Chapter 5 - Model of Asset Returns Flashcards
Define a multifactor model.
A multifactor model of security returns attempts to explain the observed historical return by an equation of the form:
R_i=a_i +b_i,1l_1 + b_i,2I2 +…_b_i,L*I_L + c_i
R_i - return on security i
a_i - constant part of the component of return unique to security i
c_i - random part of the component of return unique to security i
I_1…I_L - the changes in a set of L factors which explain the variation of R_i about the expected return a_i
b_i,k - sensitivity of security i to K
What are the L factors in the multifactor model?
L are the systematic factors that influence the returns on every security and the corresponding part of the total return.
What is a_i and c_i in the multifactor model?
specific return of security i with a_i being the constant component and c_i being the random component of return unique to security i.
What is E[Ci]?
0
What is cov[c_i,c_j]?
0
What is cov[c_i,l_k]?
0
What is the goal of the builders of a multifactor model?
The goal of the builders of such a model is to find a set of factors which explain as much as possible of the observed historical variation, without introducing too much ‘noise’ into predictions of future returns.
What is a Macroeconomic factor model?
They use observable economic time series as factors. They include the main macroeconomic variables such as interest rates, inflation, economic growth and exchange rates.
Once the factors have been determined, a time series regression is performed to determine the sensitivities of these factors.
What is a Fundamental factor model?
Closely related to Macroeconomic models, but the factors will be company specifics such as Price Earning ratios, liquidity ratios and gearing measurements. The model is the constructed by regression.
What is a Statistical factor model?
the factors are not specific items initially. The method uses principal components analysis and historical returns on stocks to decide upon the factors.

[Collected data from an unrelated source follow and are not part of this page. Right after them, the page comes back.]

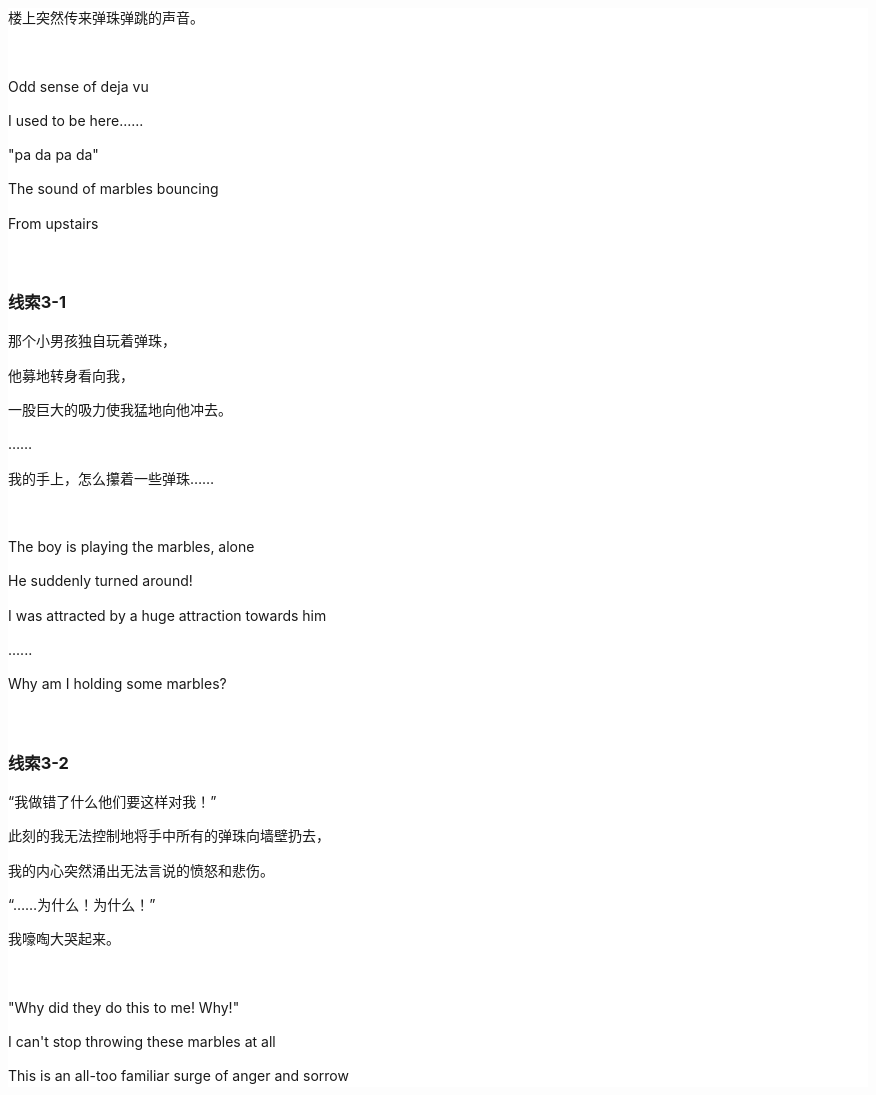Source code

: 楼上突然传来弹珠弹跳的声音。

<br>

Odd sense of deja vu

I used to be here......

"pa da pa da"

The sound of marbles bouncing

From upstairs





<br>

### 线索3-1
那个小男孩独自玩着弹珠，

他募地转身看向我，

一股巨大的吸力使我猛地向他冲去。


……

我的手上，怎么攥着一些弹珠……

<br>

The boy is playing the marbles, alone

He suddenly turned around!

I was attracted by a huge attraction towards him

......

Why am I holding some marbles?

<br>

### 线索3-2
“我做错了什么他们要这样对我！”

此刻的我无法控制地将手中所有的弹珠向墙壁扔去，

我的内心突然涌出无法言说的愤怒和悲伤。


“……为什么！为什么！”

我嚎啕大哭起来。

<br>

"Why did they do this to me! Why!"

I can't stop throwing these marbles at all

This is an all-too familiar surge of anger and sorrow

How would we determine how many factors to use in a model?
Start with relatively few, perform the regression and measure the residual (unexplained) variance. An extra factor is then added and the regression repeated. The whole process is repeated until the addition of an extra factor causes no significant reduction in the residual variance. However, too many factors may introduce the issue of multicollinearity
What is Principle Component Analysis?
Principal components analysis is a technique used to investigate the relationship between a set of endogenous (variables that correlate with one another) variables, such as the factors determining the investment return in a multifactor model. It can then be used to:
- determine the relative significance of the various factors by analysing the variance-covariance matrix (between them) to determine which factors have the most influence upon the total variance of security returns
-combine groups of highly correlated factors into single factors or principal components that are much less highly correlated with each other – thereby reducing the number of factors in the model and improving the efficiency of the model.
What is the Single Index Model?
The single index model is a special case of the Multifactor Model that includes only one factor, normally the return on the investment market as a whole.
What is the Single Index Model formula?
R_i = a_i + B_i*R_M + e_i
R_i - return on security i
a_i (constant) - specific return of security i which is independent of the return on the market
B_i (constant) - the sensitivity of returns on security i that is directly related to movements in the market
R_M - return on market
e_i - is a random variable representing the component of Ri not related to the market.
Why should we only expect to be rewarded for an increase in systematic risk rather than specific risk?
Specific risk can be diversified away, where as systematic risk cannot.
What data points do we need to apply the single index model?
N a_i’s
N b_i’s
N V_e_i’s
E_M
and V_M
i.e 3N+2
State the formula for the Expected return, Variance and Covariance for the Single Index Model.
E_i= a_i + B_iEM
V_i=(B_i)^2 + Var(e_i) (recall e_i is a variable not a constant)
Cij = B_iB_j*V_M
What formula do we use for the mean, var and cov of a portfolio that can be modelled using the single index model?
R_p=sum(xi*R_i)
E[R_p] = sum(x_i*E(r_i))
V(R_p) = Var(sum(xiRi))
recall var(aX+bY+cZ) = a^2Var(x)+b^2Var(Y) + c^2Var(Z) + 2cov(x,y) + 2cov(x,z) + 2cov(x,z)
What are the optimal values for Alpha and Beta in the single index model?
They are the values where the sum of the error is 0 and sum of error squared is minimised.